# Technical Document Extraction: Chessboard Reward Analysis
## 1. Chart Description
The image contains a **heatmap visualization** of chessboard positions with associated reward values, accompanied by four annotated chessboard diagrams with mathematical equations.
### 1.1 Heatmap Components
- **Color Gradient Legend**:
- Located on the right side of the heatmap
- Vertical gradient from **red (1.0)** to **blue (0.0)**
- Intermediate values:
- Purple (0.5)
- Dark blue (0.25)
- **Spatial Distribution**:
- Red clusters (high reward) concentrated in specific regions
- Blue clusters (low reward) dispersed throughout
- Purple regions (moderate reward) forming transitional zones
### 1.2 Axes
- **X-axis**: Labeled "Reward" (no numerical scale)
- **Y-axis**: Unlabeled (positional axis for clusters)
## 2. Chessboard Diagrams
Four annotated chessboard positions with mathematical equations representing expected rewards:
### 2.1 Chessboard 1
- **Position**:
- White king on h1
- Black king on e8
- White queen on a8
- Black pawn on b7
- **Equation**:
$$
\mathbb{E}_{y\sim f^*}[r_x] = 1.0
$$
### 2.2 Chessboard 2
- **Position**:
- White king on a1
- Black king on e8
- White pawn on c7
- Black pawn on d6
- **Equation**:
$$
\mathbb{E}_{y\sim f^*}[r_x] = 0.0
$$
### 2.3 Chessboard 3
- **Position**:
- Full starting position (all pieces)
- White king on e1
- Black king on e8
- **Equation**:
$$
\mathbb{E}_{y\sim f^*}[r_x] = 0.53
$$
### 2.4 Chessboard 4
- **Position**:
- Endgame scenario
- White king on e1
- Black king on e8
- White pawn on d5
- **Equation**:
$$
\mathbb{E}_{y\sim f^*}[r_x] = 0.54
$$
## 3. Key Observations
1. **Reward Correlation**:
- Chessboard 1 (highest reward, 1.0) corresponds to a red cluster in the heatmap
- Chessboard 2 (lowest reward, 0.0) aligns with blue clusters
- Chessboards 3 and 4 (moderate rewards) match purple regions
2. **Positional Analysis**:
- Endgame positions (Chessboards 3 and 4) show similar reward values (~0.5)

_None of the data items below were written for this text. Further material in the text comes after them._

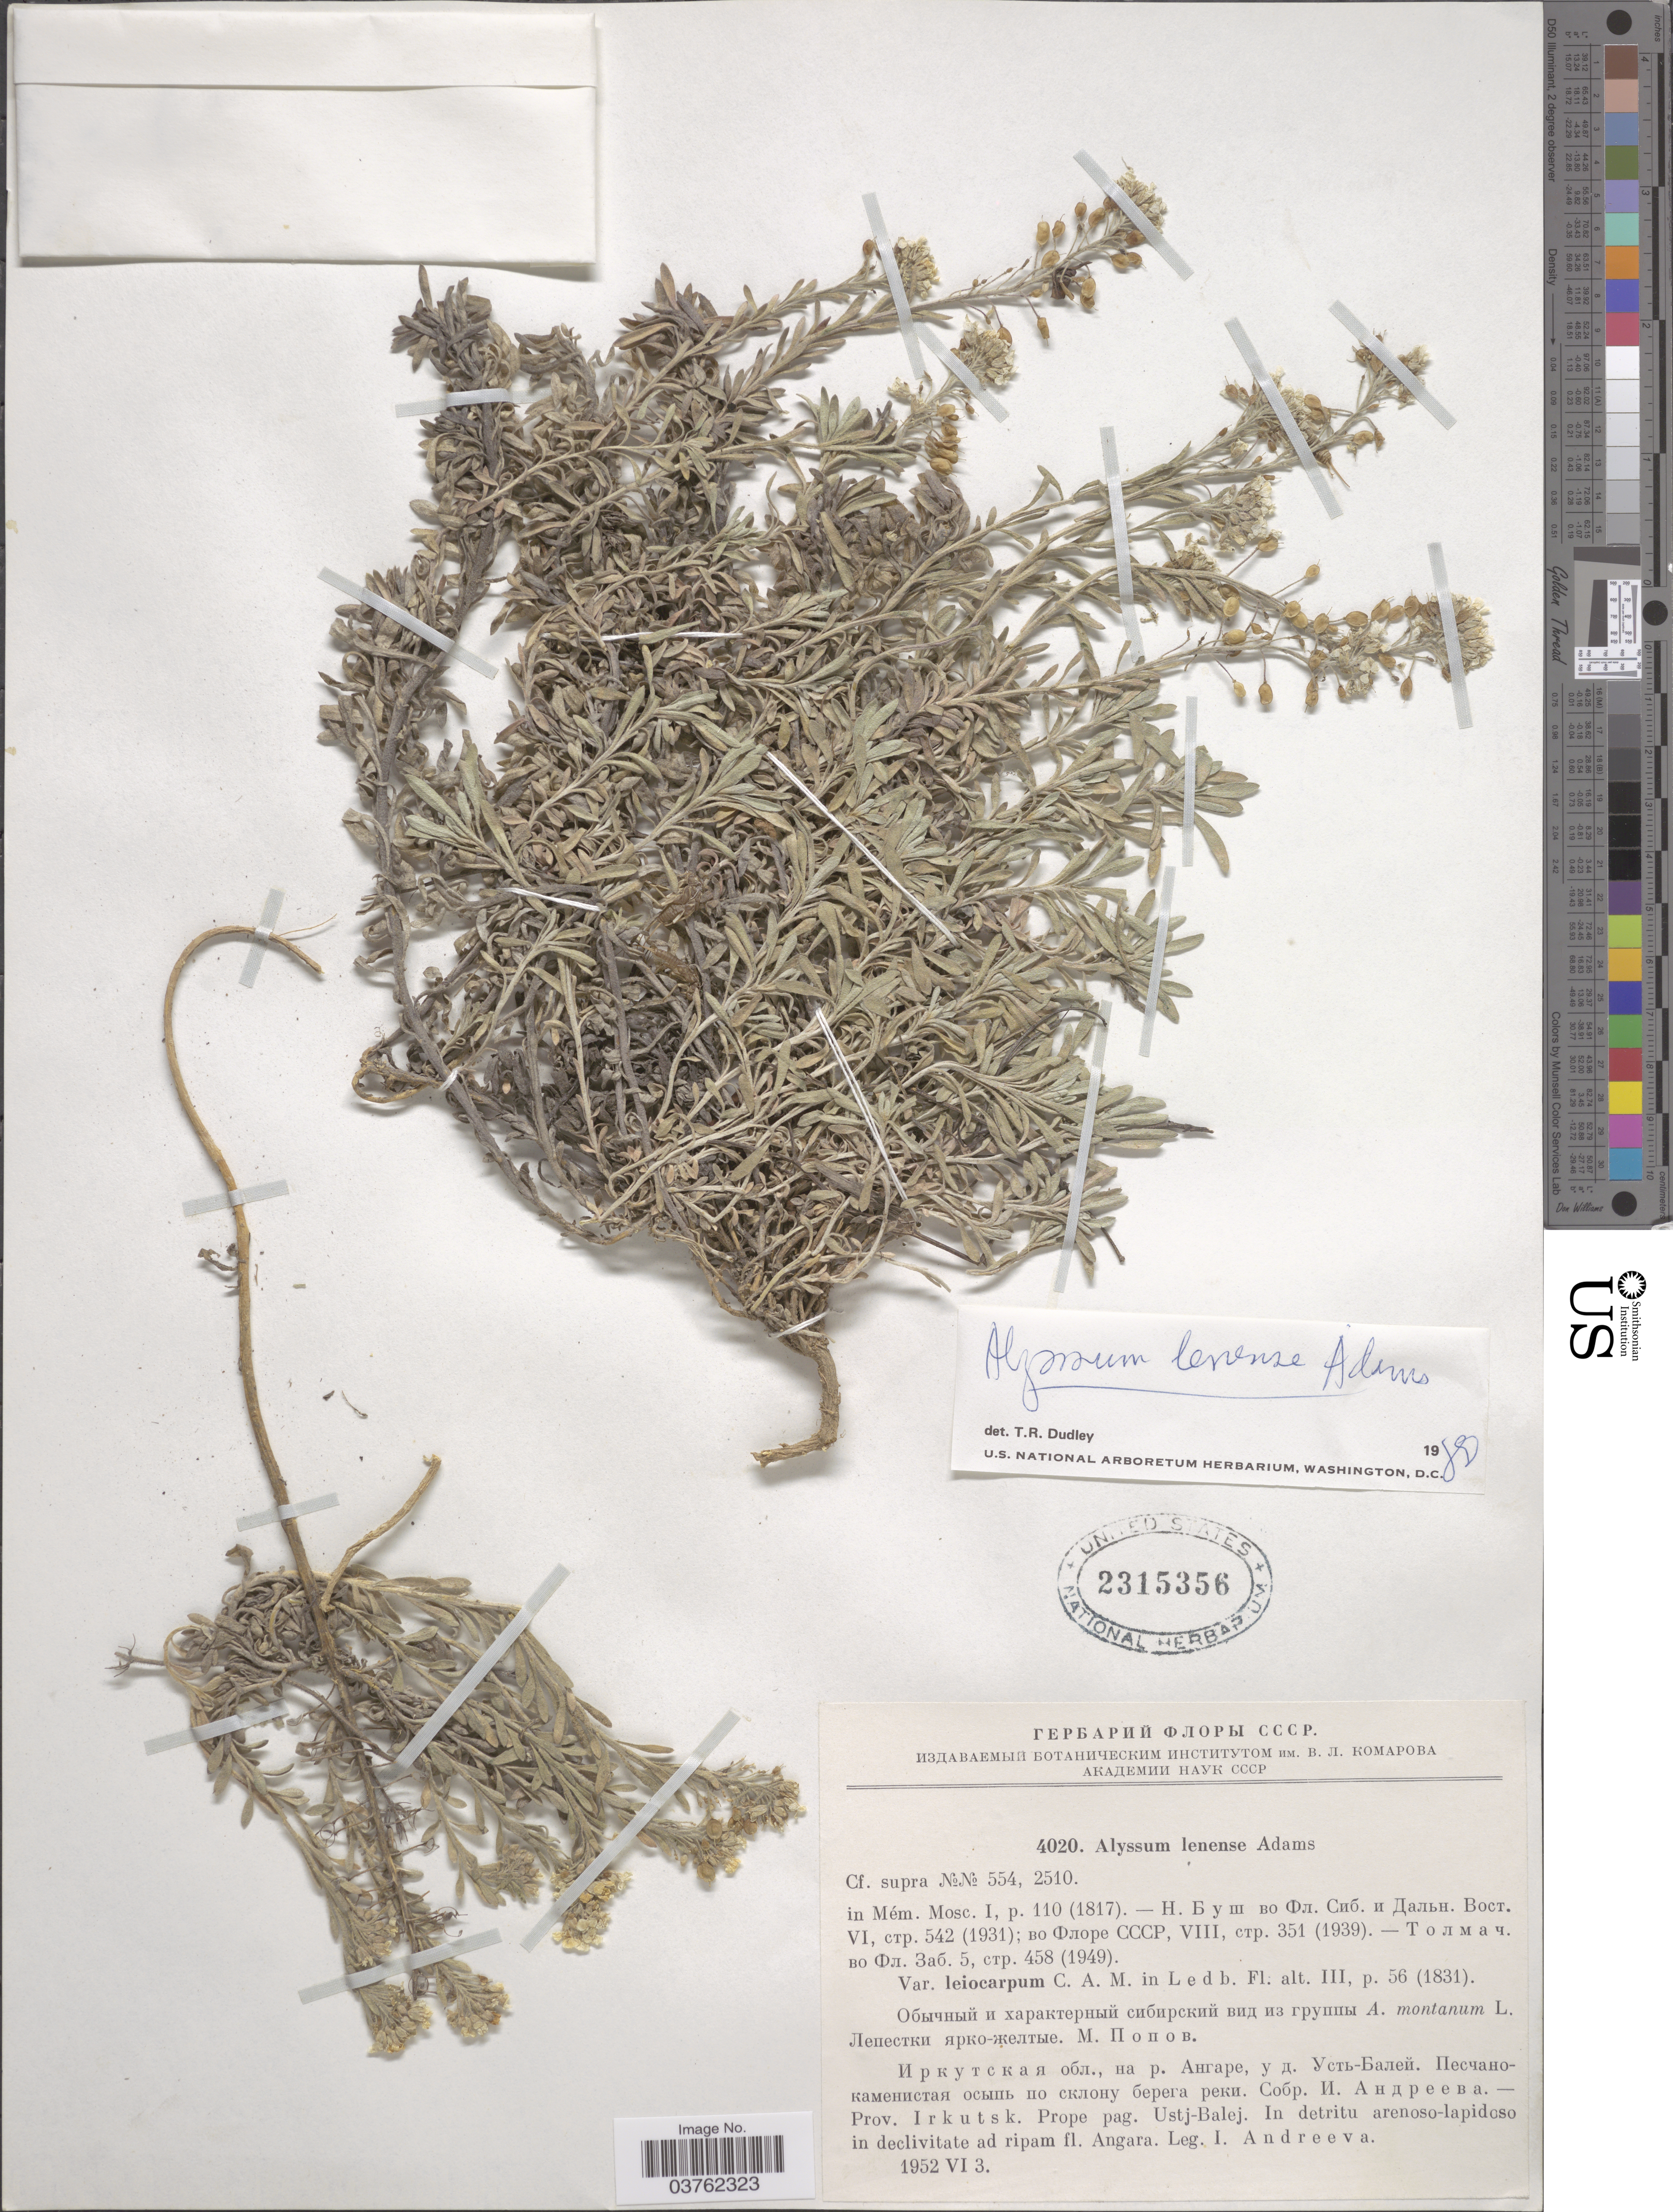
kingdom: Plantae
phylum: Tracheophyta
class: Magnoliopsida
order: Brassicales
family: Brassicaceae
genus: Alyssum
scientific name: Alyssum lenense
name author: Adams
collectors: I. Andreeva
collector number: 4020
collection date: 1952-06-03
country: Russian Federation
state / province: Irkutsk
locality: Prope pag. Ustj-Balej. In detritu arenoso-lapidoso in declivitate ad ripam fl. Angara.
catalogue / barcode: US 2315356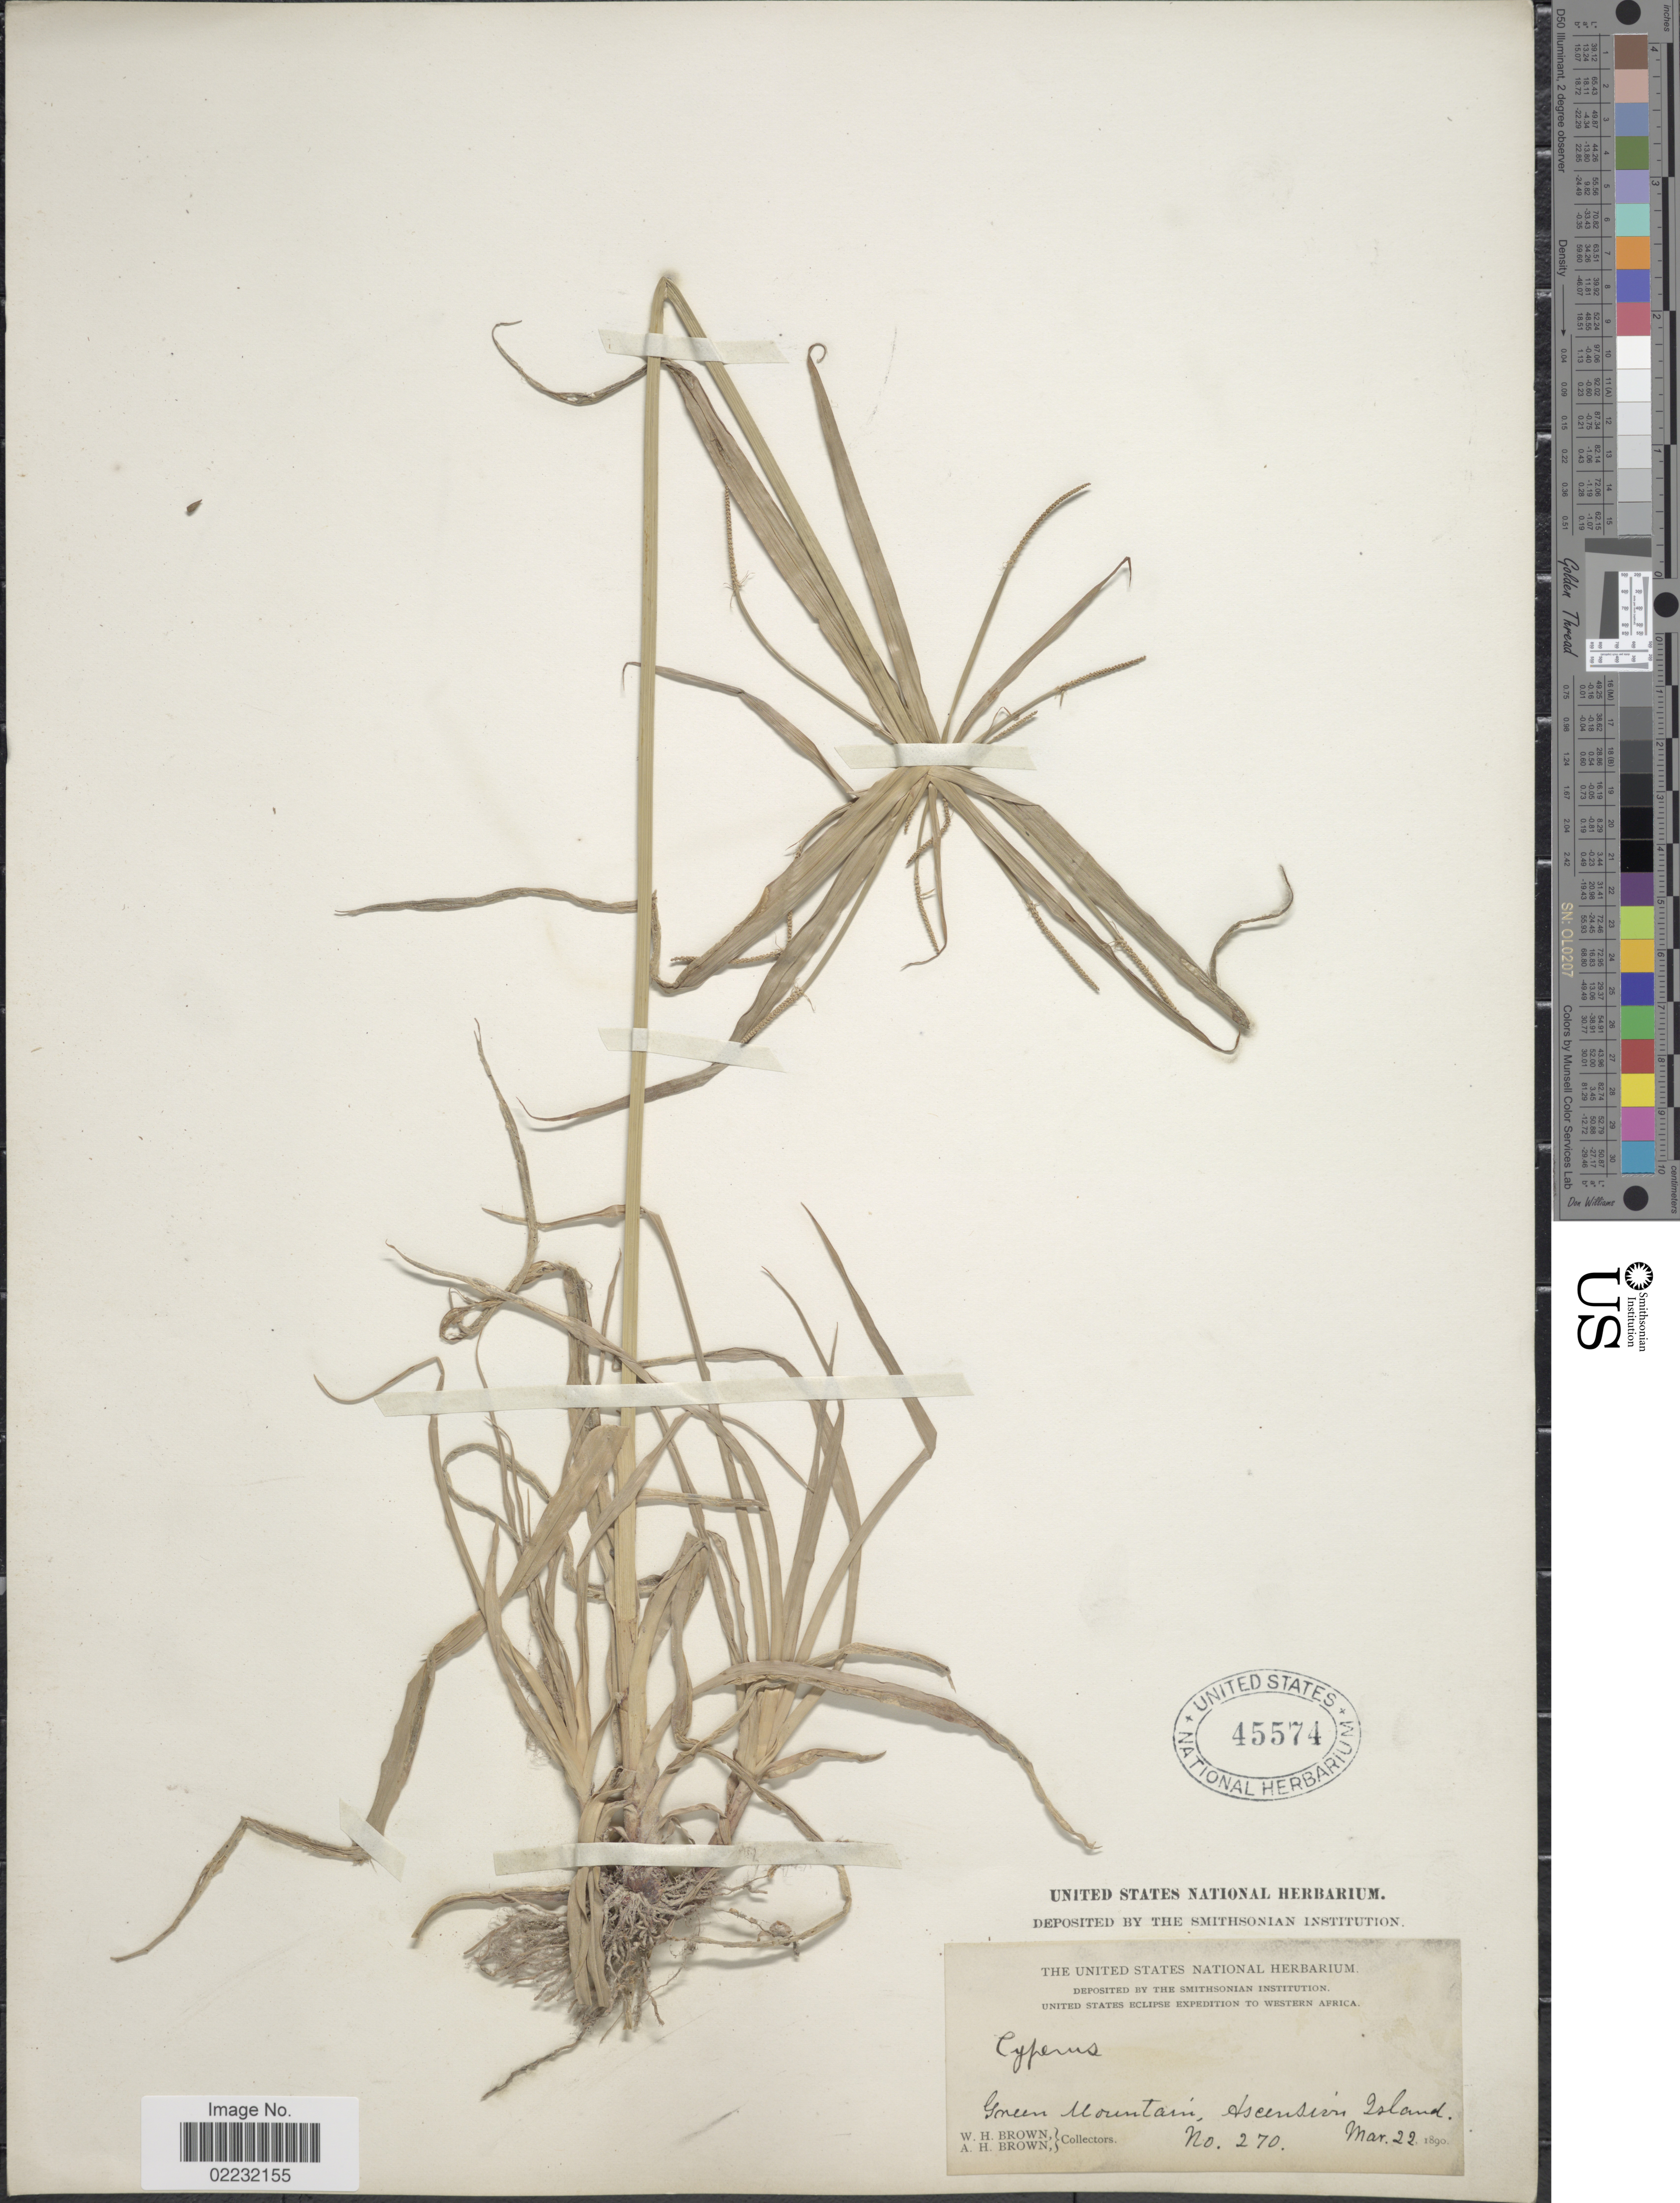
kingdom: Plantae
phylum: Tracheophyta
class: Liliopsida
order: Poales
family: Cyperaceae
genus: Cyperus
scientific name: Cyperus cyperoides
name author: (L.) Kuntze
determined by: Strong, Mark T., (BOT), Smithsonian Institution - National Museum of Natural History (UNITED STATES)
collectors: W. H. Brown & A. H. Brown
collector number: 270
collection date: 1890-03-22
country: St. Helena Islands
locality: Western Africa, Green Mountain, Ascension Island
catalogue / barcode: US 45574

- Opening positions (Chessboard 1) have maximum reward
- Mid-game positions (Chessboard 2) have minimum reward
3. **Mathematical Notation**:
- All equations use conditional expectation notation:
$$
\mathbb{E}_{y\sim f^*}[r_x] = \text{value}
$$
- Subscripts indicate reward distribution conditioned on policy $f^*$
## 4. Data Table Reconstruction
| Chessboard | Position Description | Expected Reward |
|------------|----------------------------|-----------------|
| 1 | King vs King + Queen | 1.0 |
| 2 | Pawn vs Pawn | 0.0 |
| 3 | Full starting position | 0.53 |
| 4 | Endgame (Pawn vs King) | 0.54 |
## 5. Trend Verification
- **Heatmap Trends**:
- Red clusters (high reward) form dense regions in specific positional zones
- Blue clusters (low reward) appear as isolated dots
- Purple regions show gradient transitions between reward values
- **Chessboard Trends**:
- Reward decreases from opening (1.0) to mid-game (0.0)
- Endgame positions show slight increase (0.53 → 0.54)
## 6. Spatial Grounding Confirmation
- Legend position: Right side, vertical orientation
- Color matching:
- Red = 1.0 (Chessboard 1)
- Blue = 0.0 (Chessboard 2)
- Purple = 0.5 (Chessboards 3 and 4)
## 7. Missing Elements
- No textual labels for individual chess pieces
- No explicit explanation of reward function $f^*$
- No temporal dimension or move sequence information
## 8. Conclusion
The visualization demonstrates reward distribution across chess positions, with mathematical equations providing precise expected values. The heatmap's color coding effectively correlates with the annotated chessboard positions, showing clear reward gradients from opening to endgame scenarios.